Novartis is seeking dismissal of the federal lawsuit. Neither lawsuit has proceeded to trial.
Fishberger, a Port Jefferson internist, denied Novartis arranged a job for his son. He said his son got the job on his own after graduating from Boston University.
Payment databases show Fishberger received payments between 2009 and 2013 from drugmakers totaling about $1,700 for meals and attendance at drugmakers' events.
'A witch hunt'
Fishberger first denied accepting any payments -- citing his position on the formulary committee. "It's a conflict of interest for me, taking money from a drug company and being in charge of a formulary," Fishberger said.
But when told about the payment databases, Fishberger said he took "three small payments" from drugmakers.
Fishberger said he deserved to be paid for his attendance at events. "Your presence gives them more credibility," he said.
Fishberger said federal investigators had contacted him as a result of the U.S. attorney's lawsuit against Novartis. He said the government had "untrue data" about him.
"I was subpoenaed and interviewed," Fishberger said, noting he brought an attorney with him. "It's kind of rude and it's kind of a witch hunt."
Dr. Carl Elliott, a physician and bioethics professor at the University of Minnesota Medical School, said drugmakers have long sought formulary committee members to help sell their products.
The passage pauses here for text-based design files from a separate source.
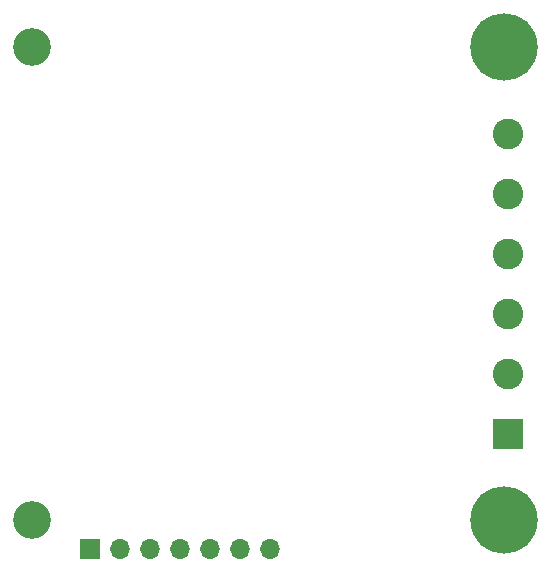
<source format=gbr>
%TF.GenerationSoftware,KiCad,Pcbnew,8.0.4*%
%TF.CreationDate,2024-07-28T20:40:06+02:00*%
%TF.ProjectId,DCWiFiSwitch,44435769-4669-4537-9769-7463682e6b69,rev?*%
%TF.SameCoordinates,Original*%
%TF.FileFunction,Soldermask,Bot*%
%TF.FilePolarity,Negative*%
%FSLAX46Y46*%
G04 Gerber Fmt 4.6, Leading zero omitted, Abs format (unit mm)*
G04 Created by KiCad (PCBNEW 8.0.4) date 2024-07-28 20:40:06*
%MOMM*%
%LPD*%
G01*
G04 APERTURE LIST*
%ADD10C,5.700000*%
%ADD11C,3.200000*%
%ADD12R,2.600000X2.600000*%
%ADD13C,2.600000*%
%ADD14R,1.700000X1.700000*%
%ADD15O,1.700000X1.700000*%
G04 APERTURE END LIST*
D10*
%TO.C,H3*%
X135000000Y-45000000D03*
%TD*%
%TO.C,H4*%
X135000000Y-85000000D03*
%TD*%
D11*
%TO.C,H1*%
X95000000Y-45000000D03*
%TD*%
%TO.C,H2*%
X95000000Y-85000000D03*
%TD*%
D12*
%TO.C,J1*%
X135305000Y-77700000D03*
D13*
X135305000Y-72620000D03*
X135305000Y-67540000D03*
X135305000Y-62460000D03*
X135305000Y-57380000D03*
X135305000Y-52300000D03*
%TD*%
D14*
%TO.C,J2*%
X99880000Y-87500000D03*
D15*
X102420000Y-87500000D03*
X104960000Y-87500000D03*
X107500000Y-87500000D03*
X110040000Y-87500000D03*
X112580000Y-87500000D03*
X115120000Y-87500000D03*
%TD*%
M02*

</source>
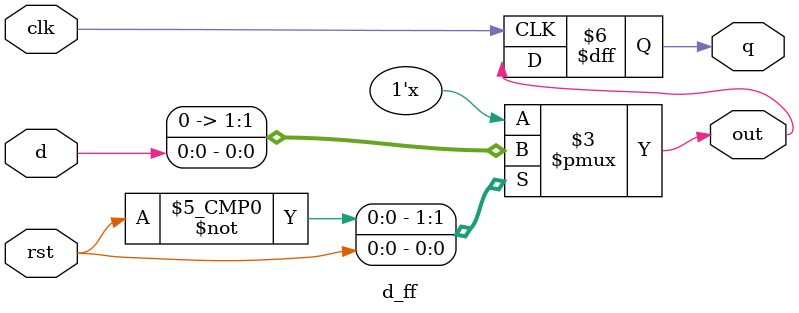
<source format=v>

module d_ff( input d,input clk,input rst,output reg out,output reg q); 
   always @(*)
   begin
    case(rst)
      1'b0:out=0;
      1'b1:out=d;
    endcase
  end
    always @ (posedge clk)
     begin
       q<=out;
     end
  endmodule
  
      
    

</source>
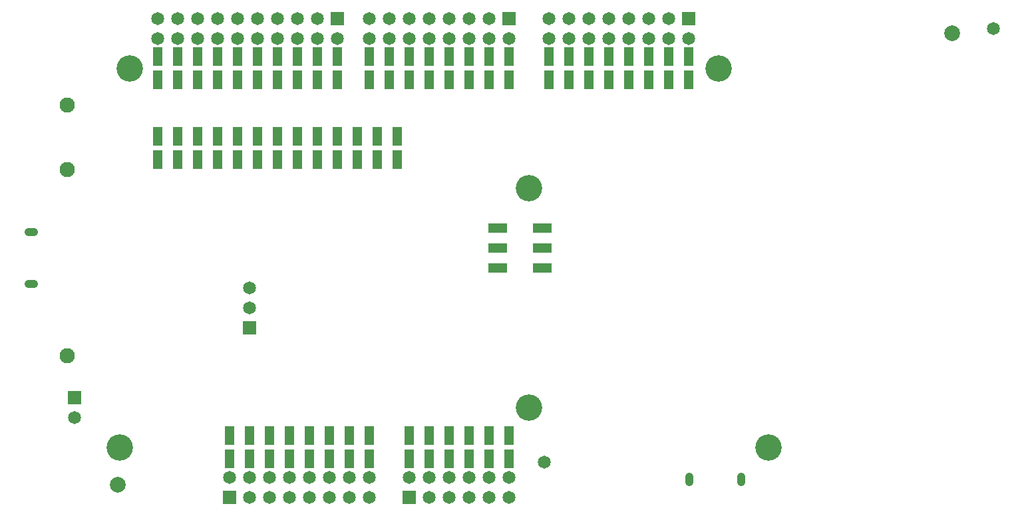
<source format=gbs>
G04*
G04 #@! TF.GenerationSoftware,Altium Limited,Altium Designer,21.3.2 (30)*
G04*
G04 Layer_Color=16711935*
%FSLAX24Y24*%
%MOIN*%
G70*
G04*
G04 #@! TF.SameCoordinates,DEC0B546-127E-4CDD-B314-4E0B8DF39A68*
G04*
G04*
G04 #@! TF.FilePolarity,Negative*
G04*
G01*
G75*
%ADD165R,0.0462X0.0922*%
%ADD175C,0.0787*%
%ADD192C,0.0651*%
%ADD222C,0.0761*%
%ADD223R,0.0651X0.0651*%
%ADD224O,0.0690X0.0414*%
%ADD225R,0.0651X0.0651*%
%ADD226C,0.1320*%
%ADD227O,0.0414X0.0690*%
%ADD273R,0.0934X0.0462*%
D165*
X20000Y3577D02*
D03*
Y2423D02*
D03*
X24000D02*
D03*
Y3577D02*
D03*
X25000Y2423D02*
D03*
Y3577D02*
D03*
X23000Y2423D02*
D03*
Y3577D02*
D03*
X22000Y2423D02*
D03*
Y3577D02*
D03*
X21000D02*
D03*
Y2423D02*
D03*
X8400Y22577D02*
D03*
Y21423D02*
D03*
X7400Y22577D02*
D03*
Y21423D02*
D03*
X16400D02*
D03*
Y22577D02*
D03*
X12400D02*
D03*
Y21423D02*
D03*
X11400Y22577D02*
D03*
Y21423D02*
D03*
X13400Y22577D02*
D03*
Y21423D02*
D03*
X14400Y22577D02*
D03*
Y21423D02*
D03*
X15400D02*
D03*
Y22577D02*
D03*
X9400Y21423D02*
D03*
Y22577D02*
D03*
X10400Y21423D02*
D03*
Y22577D02*
D03*
X17000Y2423D02*
D03*
Y3577D02*
D03*
X18000Y2423D02*
D03*
Y3577D02*
D03*
X12000Y2423D02*
D03*
Y3577D02*
D03*
X13000D02*
D03*
Y2423D02*
D03*
X14000Y3577D02*
D03*
Y2423D02*
D03*
X16000Y3577D02*
D03*
Y2423D02*
D03*
X15000Y3577D02*
D03*
Y2423D02*
D03*
X11000D02*
D03*
Y3577D02*
D03*
X19400Y17423D02*
D03*
Y18577D02*
D03*
X15400Y17423D02*
D03*
Y18577D02*
D03*
X16400Y17423D02*
D03*
Y18577D02*
D03*
X7400D02*
D03*
Y17423D02*
D03*
X11400D02*
D03*
Y18577D02*
D03*
X12400Y17423D02*
D03*
Y18577D02*
D03*
X10400Y17423D02*
D03*
Y18577D02*
D03*
X9400Y17423D02*
D03*
Y18577D02*
D03*
X8400D02*
D03*
Y17423D02*
D03*
X14400Y18577D02*
D03*
Y17423D02*
D03*
X13400Y18577D02*
D03*
Y17423D02*
D03*
X17400Y18577D02*
D03*
Y17423D02*
D03*
X18400Y18577D02*
D03*
Y17423D02*
D03*
X34000Y21423D02*
D03*
Y22577D02*
D03*
X30000D02*
D03*
Y21423D02*
D03*
X29000Y22577D02*
D03*
Y21423D02*
D03*
X31000Y22577D02*
D03*
Y21423D02*
D03*
X32000Y22577D02*
D03*
Y21423D02*
D03*
X33000D02*
D03*
Y22577D02*
D03*
X27000Y21423D02*
D03*
Y22577D02*
D03*
X28000Y21423D02*
D03*
Y22577D02*
D03*
X25000Y21423D02*
D03*
Y22577D02*
D03*
X21000D02*
D03*
Y21423D02*
D03*
X20000Y22577D02*
D03*
Y21423D02*
D03*
X22000Y22577D02*
D03*
Y21423D02*
D03*
X23000Y22577D02*
D03*
Y21423D02*
D03*
X24000D02*
D03*
Y22577D02*
D03*
X18000Y21423D02*
D03*
Y22577D02*
D03*
X19000Y21423D02*
D03*
Y22577D02*
D03*
D175*
X47205Y23750D02*
D03*
X5411Y1120D02*
D03*
D192*
X9400Y24500D02*
D03*
Y23500D02*
D03*
X12400D02*
D03*
Y24500D02*
D03*
X14400Y23500D02*
D03*
Y24500D02*
D03*
X15400Y23500D02*
D03*
Y24500D02*
D03*
X16400Y23500D02*
D03*
X13400Y24500D02*
D03*
Y23500D02*
D03*
X11400Y24500D02*
D03*
Y23500D02*
D03*
X10400D02*
D03*
Y24500D02*
D03*
X8400D02*
D03*
Y23500D02*
D03*
X7400D02*
D03*
Y24500D02*
D03*
X24000Y1500D02*
D03*
Y500D02*
D03*
X22000Y1500D02*
D03*
Y500D02*
D03*
X21000Y1500D02*
D03*
Y500D02*
D03*
X20000Y1500D02*
D03*
X23000Y500D02*
D03*
Y1500D02*
D03*
X25000Y500D02*
D03*
Y1500D02*
D03*
X17000Y500D02*
D03*
Y1500D02*
D03*
X16000D02*
D03*
Y500D02*
D03*
X14000Y1500D02*
D03*
Y500D02*
D03*
X11000Y1500D02*
D03*
X12000Y500D02*
D03*
Y1500D02*
D03*
X13000Y500D02*
D03*
Y1500D02*
D03*
X15000Y500D02*
D03*
Y1500D02*
D03*
X18000D02*
D03*
Y500D02*
D03*
X26750Y2250D02*
D03*
X3220Y4490D02*
D03*
X12000Y11000D02*
D03*
Y10000D02*
D03*
X49250Y24000D02*
D03*
X27000Y24500D02*
D03*
Y23500D02*
D03*
X30000D02*
D03*
Y24500D02*
D03*
X32000Y23500D02*
D03*
Y24500D02*
D03*
X33000Y23500D02*
D03*
Y24500D02*
D03*
X34000Y23500D02*
D03*
X31000Y24500D02*
D03*
Y23500D02*
D03*
X29000Y24500D02*
D03*
Y23500D02*
D03*
X28000D02*
D03*
Y24500D02*
D03*
X18000D02*
D03*
Y23500D02*
D03*
X21000D02*
D03*
Y24500D02*
D03*
X23000Y23500D02*
D03*
Y24500D02*
D03*
X24000Y23500D02*
D03*
Y24500D02*
D03*
X25000Y23500D02*
D03*
X22000Y24500D02*
D03*
Y23500D02*
D03*
X20000Y24500D02*
D03*
Y23500D02*
D03*
X19000D02*
D03*
Y24500D02*
D03*
D222*
X2880Y16929D02*
D03*
Y7590D02*
D03*
Y20157D02*
D03*
D223*
X16400Y24500D02*
D03*
X20000Y500D02*
D03*
X11000D02*
D03*
X34000Y24500D02*
D03*
X25000D02*
D03*
D224*
X1065Y11201D02*
D03*
Y13799D02*
D03*
D225*
X3220Y5490D02*
D03*
X12000Y9000D02*
D03*
D226*
X26000Y5000D02*
D03*
Y16000D02*
D03*
X5500Y3000D02*
D03*
X6000Y22000D02*
D03*
X38000Y3000D02*
D03*
X35500Y22000D02*
D03*
D227*
X34027Y1400D02*
D03*
X36626D02*
D03*
D273*
X26662Y14000D02*
D03*
Y13000D02*
D03*
X24438Y14000D02*
D03*
Y13000D02*
D03*
X26662Y12000D02*
D03*
X24438D02*
D03*
M02*

</source>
"Someone who holds the key to the hospital drug cabinet -- those are exactly the people they want to get on their payroll," Elliott said. "They cultivate them."
Newsday found an online LinkedIn resume posted by Jennifer Confort, a former Novartis sales representative on Long Island.
The resume noted that Confort worked to have Diovan -- a Novartis blood pressure pill -- "added to the formularies at Peconic Bay Medical Center, Eastern Long Island, Southampton, Mather and St. Charles hospitals."
Confort acknowledged in an interview that she had approached Fishberger to get Diovan placed on the St. Charles and Mather formulary. Fishberger said he spoke to her.
"Yeah, I called him as a physician," Confort said. "I just spoke with physicians and asked for their support. He was open. He had good experience with the drug."
A few days after Newsday spoke to Confort, all references to Long Island hospital formularies had been deleted from her online resume.
The third doctor who took drugmakers' money while serving on the St. Charles and Mather formulary committee was Kaell, of Port Jefferson Station, with specialties in internal medicine and rheumatology.
Employees at Kaell's old practice said he has retired. Kaell received about $39,000 from drugmakers, the databases show.